The publishers of the world’s most prestigious atlas have been caught out by Cambridge scientists exaggerating the effects of climate change.
In its latest edition, the £150 Times Atlas of the World has changed a huge coastal area of Greenland from white to green, suggesting an alarming acceleration of the melting of the northern ice cap.
Accompanying publicity material declared the change reflected ‘concrete evidence’ that 15 per cent of the ice sheet around the island – an area the size of the United Kingdom – had melted since 1999.
But last night the atlas’s publishers admitted that the ‘ice-free’ areas could in fact still be covered by sheets of more than a quarter of a mile thick.
It came after a group of leading polar scientists from Cambridge University wrote to them saying their changes were ‘incorrect and misleading’ and that the true rate of melting has been far slower.
Experts from the University’s internationally-renowned Scott Polar Research Institute said the apparent disappearance of 115,830 sq miles of ice had no basis in science and was contradicted by recent satellite images.
There are no official figures on how much ice has melted but one scientist put it at between 0.3 and 1.5 per cent of the ice sheet.
Publicity for the new atlas read: ‘For the first time the new edition has had to erase 15 per cent of Greenland’s once permanent ice cover – turning an area the size of the United Kingdom and Ireland “green” and ice-free.
‘This is concrete evidence of how climate change is altering the face of the planet for ever – and doing so at an alarming and accelerating rate.’
The seven Cambridge scientists who signed the letter are closely involved with research into changes in the Greenland ice shelf.
They do not dispute that some glaciers have got smaller but say the overall picture presented is wrong.
Glaciologist Dr Poul Christoffersen of the Scott Institute said: ‘We believe that the figure of a 15 per cent decrease in permanent ice cover since the publication of the previous atlas 12 years ago is both incorrect and misleading.
‘We compared recent satellite images of Greenland with the new map and found that there are in fact still numerous glaciers and permanent ice cover where the new Times Atlas shows ice-free conditions and the emergence of new lands.
‘We conclude that a sizeable portion of the area mapped as ice-free in the Atlas is clearly still ice-covered. There is to our knowledge no support for this claim in the published scientific literature.’
If the Times Atlas calculations were correct, the ice sheet would have been shrinking at a rate of 1.5 per cent per year since 1999.
The Cambridge scientists measure ice loss in volume, not area, and say it has actually decreased by 0.1 per cent in the past 12 years.

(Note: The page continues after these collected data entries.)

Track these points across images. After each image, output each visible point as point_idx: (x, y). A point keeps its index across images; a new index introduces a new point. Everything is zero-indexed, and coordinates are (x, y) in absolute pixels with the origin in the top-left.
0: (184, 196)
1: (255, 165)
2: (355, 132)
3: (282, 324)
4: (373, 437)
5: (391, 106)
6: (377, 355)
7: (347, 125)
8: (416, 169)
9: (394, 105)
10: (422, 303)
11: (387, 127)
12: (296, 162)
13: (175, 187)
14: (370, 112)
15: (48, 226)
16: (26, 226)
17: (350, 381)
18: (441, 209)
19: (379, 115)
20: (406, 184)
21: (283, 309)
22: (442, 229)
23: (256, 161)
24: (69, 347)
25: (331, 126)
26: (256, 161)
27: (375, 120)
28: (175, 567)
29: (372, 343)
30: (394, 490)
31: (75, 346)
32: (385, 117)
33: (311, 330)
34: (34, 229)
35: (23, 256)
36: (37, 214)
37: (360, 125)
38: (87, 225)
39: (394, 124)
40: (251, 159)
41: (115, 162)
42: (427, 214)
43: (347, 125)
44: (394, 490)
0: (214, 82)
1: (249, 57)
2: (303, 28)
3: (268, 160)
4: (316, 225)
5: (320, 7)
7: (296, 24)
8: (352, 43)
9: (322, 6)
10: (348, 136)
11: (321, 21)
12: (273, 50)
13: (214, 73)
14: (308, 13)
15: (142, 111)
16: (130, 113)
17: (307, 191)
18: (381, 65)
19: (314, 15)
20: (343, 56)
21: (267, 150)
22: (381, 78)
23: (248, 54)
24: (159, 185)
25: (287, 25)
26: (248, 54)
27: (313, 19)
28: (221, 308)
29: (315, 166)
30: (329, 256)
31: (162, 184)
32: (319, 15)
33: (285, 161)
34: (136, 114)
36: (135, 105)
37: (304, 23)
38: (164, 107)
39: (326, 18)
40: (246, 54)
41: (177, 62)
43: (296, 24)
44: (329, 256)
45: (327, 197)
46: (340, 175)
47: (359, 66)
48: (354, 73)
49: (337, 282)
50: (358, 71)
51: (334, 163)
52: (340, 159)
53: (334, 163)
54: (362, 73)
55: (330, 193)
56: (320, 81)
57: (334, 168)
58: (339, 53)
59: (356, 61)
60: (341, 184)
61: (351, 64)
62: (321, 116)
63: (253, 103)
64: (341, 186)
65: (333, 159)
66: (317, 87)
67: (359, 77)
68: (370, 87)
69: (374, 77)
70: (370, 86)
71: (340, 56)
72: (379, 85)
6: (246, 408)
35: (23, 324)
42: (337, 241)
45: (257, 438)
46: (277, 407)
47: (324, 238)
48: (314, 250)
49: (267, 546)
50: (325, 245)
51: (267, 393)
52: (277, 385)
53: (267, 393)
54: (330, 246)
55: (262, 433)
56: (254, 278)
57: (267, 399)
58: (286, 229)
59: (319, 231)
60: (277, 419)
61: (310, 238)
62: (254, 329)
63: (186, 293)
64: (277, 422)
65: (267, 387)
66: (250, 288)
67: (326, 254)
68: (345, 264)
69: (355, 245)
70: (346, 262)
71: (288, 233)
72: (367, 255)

The ice cover in the Polar regions are crucial indicators of global climate change
Graham Cogley, professor of geography at Trent University in Canada, said: ‘Climate change is real and Greenland ice cover is shrinking but the claims here are simply not backed up by science. This pig can’t fly.
‘The best measurements in Greenland, which cover only part of the ice sheet, suggest that 1.5 per cent per year is at least ten times faster than reality.
‘It could easily be 20 times too fast and might well be 50 times too fast.’
Dr Jeffrey Kargel, a hydrologist at the University of Arizona, said it was ‘a killer mistake that cannot be winked away’.
The Times Atlas, which claims to be the ‘most authoritative’, first came out in 1895. It is not owned by The Times newspaper but is published by HarperCollins, which is owned by News Corporation.
A spokesman for HarperCollins yesterday admitted the land shown as green and described as ‘ice-free’ could be up to 500m – more than a quarter of a mile – thick.
She said: ‘I can see why you could see that as misleading.’
She said the data was provided by the U.S. National Snow and Ice Data Centre in Colorado. Its lead scientist Dr Ted Scambos said it appeared the atlas had used a map from the Centre’s website which showed ‘ice thickness’ not the extent of the ice edge.
He added that the Centre had never been contacted by the atlas’s cartographers.
He said: ‘That map would not be appropriate and there are many small glaciers and ice domes around the perimeter of Greenland that should have been included in the permanent ice sheet.
‘We are very surprised by the mistake because lots of people – in the U.S., Europe, Cambridge – could have steered the atlas away from this high-profile statement as ice in Greenland is fairly well mapped and the melting is nowhere near this level.
‘Was it a mistake? I can only speculate that the people promoting the map were thinking differently from the cartographers.
‘The problem is that people may think that because the melting is so much less than 15 per cent it is not something to worry about – but it is. Part of the mission of the sceptic community is to throw wrench and create confusion, when in fact there is a lot of understanding in this area.’